╭─ Source material

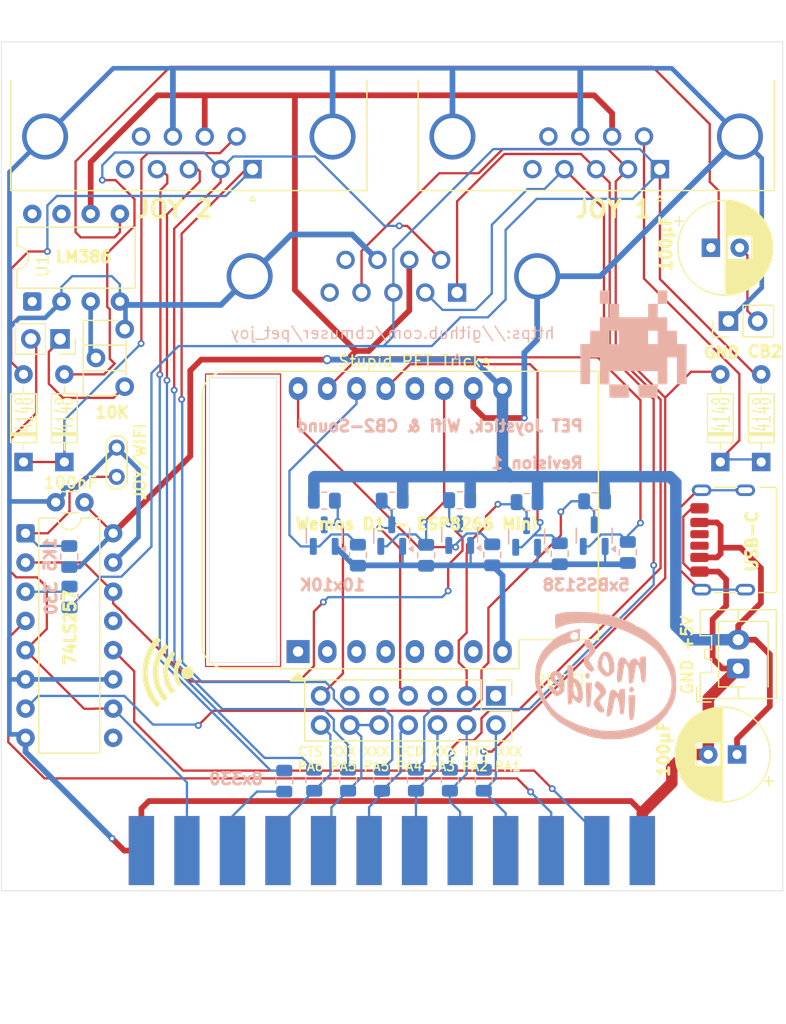
<source format=kicad_pcb>
(kicad_pcb
	(version 20241229)
	(generator "pcbnew")
	(generator_version "9.0")
	(general
		(thickness 1.6)
		(legacy_teardrops no)
	)
	(paper "A4")
	(layers
		(0 "F.Cu" signal)
		(2 "B.Cu" signal)
		(9 "F.Adhes" user "F.Adhesive")
		(11 "B.Adhes" user "B.Adhesive")
		(13 "F.Paste" user)
		(15 "B.Paste" user)
		(5 "F.SilkS" user "F.Silkscreen")
		(7 "B.SilkS" user "B.Silkscreen")
		(1 "F.Mask" user)
		(3 "B.Mask" user)
		(17 "Dwgs.User" user "User.Drawings")
		(19 "Cmts.User" user "User.Comments")
		(21 "Eco1.User" user "User.Eco1")
		(23 "Eco2.User" user "User.Eco2")
		(25 "Edge.Cuts" user)
		(27 "Margin" user)
		(31 "F.CrtYd" user "F.Courtyard")
		(29 "B.CrtYd" user "B.Courtyard")
		(35 "F.Fab" user)
		(33 "B.Fab" user)
		(39 "User.1" user)
		(41 "User.2" user)
		(43 "User.3" user)
		(45 "User.4" user)
	)
	(setup
		(pad_to_mask_clearance 0)
		(allow_soldermask_bridges_in_footprints no)
		(tenting front back)
		(pcbplotparams
			(layerselection 0x00000000_00000000_55555555_575ff5ff)
			(plot_on_all_layers_selection 0x00000000_00000000_00000000_00000000)
			(disableapertmacros no)
			(usegerberextensions no)
			(usegerberattributes yes)
			(usegerberadvancedattributes yes)
			(creategerberjobfile yes)
			(dashed_line_dash_ratio 12.000000)
			(dashed_line_gap_ratio 3.000000)
			(svgprecision 4)
			(plotframeref no)
			(mode 1)
			(useauxorigin no)
			(hpglpennumber 1)
			(hpglpenspeed 20)
			(hpglpendiameter 15.000000)
			(pdf_front_fp_property_popups yes)
			(pdf_back_fp_property_popups yes)
			(pdf_metadata yes)
			(pdf_single_document no)
			(dxfpolygonmode yes)
			(dxfimperialunits yes)
			(dxfusepcbnewfont yes)
			(psnegative no)
			(psa4output no)
			(plot_black_and_white yes)
			(sketchpadsonfab no)
			(plotpadnumbers no)
			(hidednponfab no)
			(sketchdnponfab yes)
			(crossoutdnponfab yes)
			(subtractmaskfromsilk no)
			(outputformat 1)
			(mirror no)
			(drillshape 0)
			(scaleselection 1)
			(outputdirectory "gerber/")
		)
	)
	(net 0 "")
	(net 1 "GND")
	(net 2 "Net-(D1-K)")
	(net 3 "VCC")
	(net 4 "Net-(D3-A)")
	(net 5 "Net-(D3-K)")
	(net 6 "unconnected-(J2-Pad5)")
	(net 7 "unconnected-(J2-Pad9)")
	(net 8 "Net-(J3-Pad4)")
	(net 9 "unconnected-(J3-Pad5)")
	(net 10 "Net-(J3-Pad3)")
	(net 11 "Net-(JP2-B)")
	(net 12 "unconnected-(J3-Pad9)")
	(net 13 "Net-(U2-I1a)")
	(net 14 "PA3")
	(net 15 "SOUND")
	(net 16 "MODEM_TX")
	(net 17 "MODEM_RX")
	(net 18 "unconnected-(U2-I1d-Pad13)")
	(net 19 "VDD")
	(net 20 "unconnected-(J1-Pin_11-Pad11)")
	(net 21 "RX")
	(net 22 "TX")
	(net 23 "PA2")
	(net 24 "unconnected-(U3-#1,#2_WRITE-Pad8)")
	(net 25 "unconnected-(U3-EOI-Pad4)")
	(net 26 "unconnected-(U3-#1_READ-Pad6)")
	(net 27 "unconnected-(U3-#2_READ-Pad7)")
	(net 28 "unconnected-(U3-VIDEO-Pad2)")
	(net 29 "PA1")
	(net 30 "PA0")
	(net 31 "PA5")
	(net 32 "CB2")
	(net 33 "unconnected-(U3-TV-VERT-Pad9)")
	(net 34 "PA4")
	(net 35 "CA1")
	(net 36 "unconnected-(U3-SQR-Pad3)")
	(net 37 "unconnected-(U3-TV-HOR-Pad10)")
	(net 38 "PA6")
	(net 39 "PA7")
	(net 40 "unconnected-(U3-DIAG-Pad5)")
	(net 41 "unconnected-(J4-SHIELD-PadS1)")
	(net 42 "unconnected-(J4-CC2-PadB5)")
	(net 43 "unconnected-(J4-CC1-PadA5)")
	(net 44 "unconnected-(J1-Pin_5-Pad5)")
	(net 45 "unconnected-(J1-Pin_1-Pad1)")
	(net 46 "CTS_H")
	(net 47 "DCD_H")
	(net 48 "unconnected-(J1-Pin_9-Pad9)")
	(net 49 "RTS_H")
	(net 50 "CTS")
	(net 51 "RTS")
	(net 52 "DCD")
	(net 53 "unconnected-(U4-D3-Pad12)")
	(net 54 "unconnected-(U4-~{RST}-Pad1)")
	(net 55 "unconnected-(U4-MISO{slash}D6-Pad5)")
	(net 56 "unconnected-(U4-MOSI{slash}D7-Pad6)")
	(net 57 "unconnected-(U4-SCK{slash}D5-Pad4)")
	(net 58 "unconnected-(U4-A0-Pad2)")
	(net 59 "unconnected-(U4-D0-Pad3)")
	(net 60 "unconnected-(U4-CS{slash}D8-Pad7)")
	(net 61 "unconnected-(J5-Pad9)")
	(net 62 "unconnected-(J5-Pad5)")
	(net 63 "_PA1")
	(net 64 "_PA0")
	(net 65 "_PA5")
	(net 66 "_PA2")
	(net 67 "_PA3")
	(net 68 "unconnected-(U1-GAIN-Pad8)")
	(net 69 "unconnected-(U1-GAIN-Pad1)")
	(net 70 "unconnected-(U1-BYPASS-Pad7)")
	(net 71 "Net-(C3-Pad1)")
	(net 72 "Net-(J7-Pin_2)")
	(net 73 "Net-(U1-+)")
	(net 74 "Net-(J8-Pin_1)")
	(footprint "Connector_USB:USB_C_Receptacle_HRO_TYPE-C-31-M-17" (layer "F.Cu") (at 132.14 104.5 90))
	(footprint "Diode_THT:D_DO-35_SOD27_P7.62mm_Horizontal" (layer "F.Cu") (at 70.175 97.725 90))
	(footprint "Diode_THT:D_DO-35_SOD27_P7.62mm_Horizontal" (layer "F.Cu") (at 130.775 97.725 90))
	(footprint "Diode_THT:D_DO-35_SOD27_P7.62mm_Horizontal" (layer "F.Cu") (at 73.725 97.725 90))
	(footprint "Package_DIP:DIP-8_W7.62mm" (layer "F.Cu") (at 70.935 83.775 90))
	(footprint "MountingHole:MountingHole_3.2mm_M3" (layer "F.Cu") (at 132.65 130.875))
	(footprint "Diode_THT:D_DO-35_SOD27_P7.62mm_Horizontal" (layer "F.Cu") (at 134.325 97.725 90))
	(footprint "Capacitor_THT:CP_Radial_D8.0mm_P2.50mm" (layer "F.Cu") (at 132.225 123.15 180))
	(footprint "Connector_JST:JST_XA_B02B-XASK-1-A_1x02_P2.50mm_Vertical" (layer "F.Cu") (at 132.325 115.675 90))
	(footprint "Connector_PinSocket_2.54mm:PinSocket_1x02_P2.54mm_Vertical" (layer "F.Cu") (at 73.35 87.025 -90))
	(footprint "Capacitor_THT:C_Disc_D3.0mm_W1.6mm_P2.50mm" (layer "F.Cu") (at 75.475 101.225 180))
	(footprint "MountingHole:MountingHole_3.2mm_M3" (layer "F.Cu") (at 71.825 130.9))
	(footprint "TestPoint:TestPoint_2Pads_Pitch2.54mm_Drill0.8mm" (layer "F.Cu") (at 78.275 96.475 -90))
	(footprint "Connector_PinHeader_2.54mm:PinHeader_1x02_P2.54mm_Vertical" (layer "F.Cu") (at 131.475 85.475 90))
	(footprint "Potentiometer_THT:Potentiometer_Piher_PT-6-H_Horizontal" (layer "F.Cu") (at 78.975 91.175 180))
	(footprint "Package_DIP:DIP-16_W7.62mm" (layer "F.Cu") (at 70.35 103.92))
	(footprint "Connector_Dsub:DSUB-9_Male_Horizontal_P2.77x2.84mm_EdgePinOffset4.94mm_Housed_MountingHolesOffset4.94mm" (layer "F.Cu") (at 90.09 72.270331 180))
	(footprint "Hackup_Commodore:C64-User-Port-Female" (layer "F.Cu") (at 102.205 134.5))
	(footprint "LOGO" (layer "F.Cu") (at 82.75 115.975 90))
	(footprint "Capacitor_THT:CP_Radial_D8.0mm_P2.50mm" (layer "F.Cu") (at 129.95 79.1))
	(footprint "Connector_PinHeader_2.54mm:PinHeader_2x07_P2.54mm_Vertical" (layer "F.Cu") (at 111.25 118.05 -90))
	(footprint "Connector_Dsub:DSUB-9_Male_Horizontal_P2.77x2.84mm_EdgePinOffset4.94mm_Housed_MountingHolesOffset4.94mm" (layer "F.Cu") (at 125.515 72.270331 180))
	(footprint "RF_Module:WEMOS_D1_mini_light" (layer "F.Cu") (at 94.05 114.2 90))
	(footprint "Package_TO_SOT_SMD:SOT-23"
		(layer "B.Cu")
		(uuid "0d6b6e64-089a-468a-be60-44add6cdb54c")
		(at 102.195 104.1175 90)
		(descr "SOT, 3 Pin (JEDEC TO-236 Var AB https://www.jedec.org/document_search?search_api_views_fulltext=TO-236), generated with kicad-footprint-generator ipc_gullwing_generator.py")
		(tags "SOT TO_SOT_SMD")
		(property "Reference" "Q7"
			(at 0 2.4 270)
			(layer "B.SilkS")
			(hide yes)
			(uuid "327b6f70-0e91-4631-9383-b58f5a013862")
			(effects
				(font
					(size 1 1)
					(thickness 0.15)
				)
				(justify mirror)
			)
		)
		(property "Value" "BSS138"
			(at 0 -2.4 270)
			(layer "B.Fab")
			(hide yes)
			(uuid "b0e4eaf9-b546-41de-a2f6-ce7c2c316c3d")
			(effects
				(font
					(size 1 1)
					(thickness 0.15)
				)
				(justify mirror)
			)
		)
		(property "Datasheet" ""
			(at 0 0 270)
			(layer "B.Fab")
			(hide yes)
			(uuid "be0b25ff-2cbc-4b54-a6b0-0e6b04350df8")
			(effects
				(font
					(size 1.27 1.27)
					(th
... [229550 chars truncated]
</source>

╰─

• Task statement: From the records above, copy every line that includes the word "Courtyard".

• Written reply:
		(31 "F.CrtYd" user "F.Courtyard")
		(29 "B.CrtYd" user "B.Courtyard")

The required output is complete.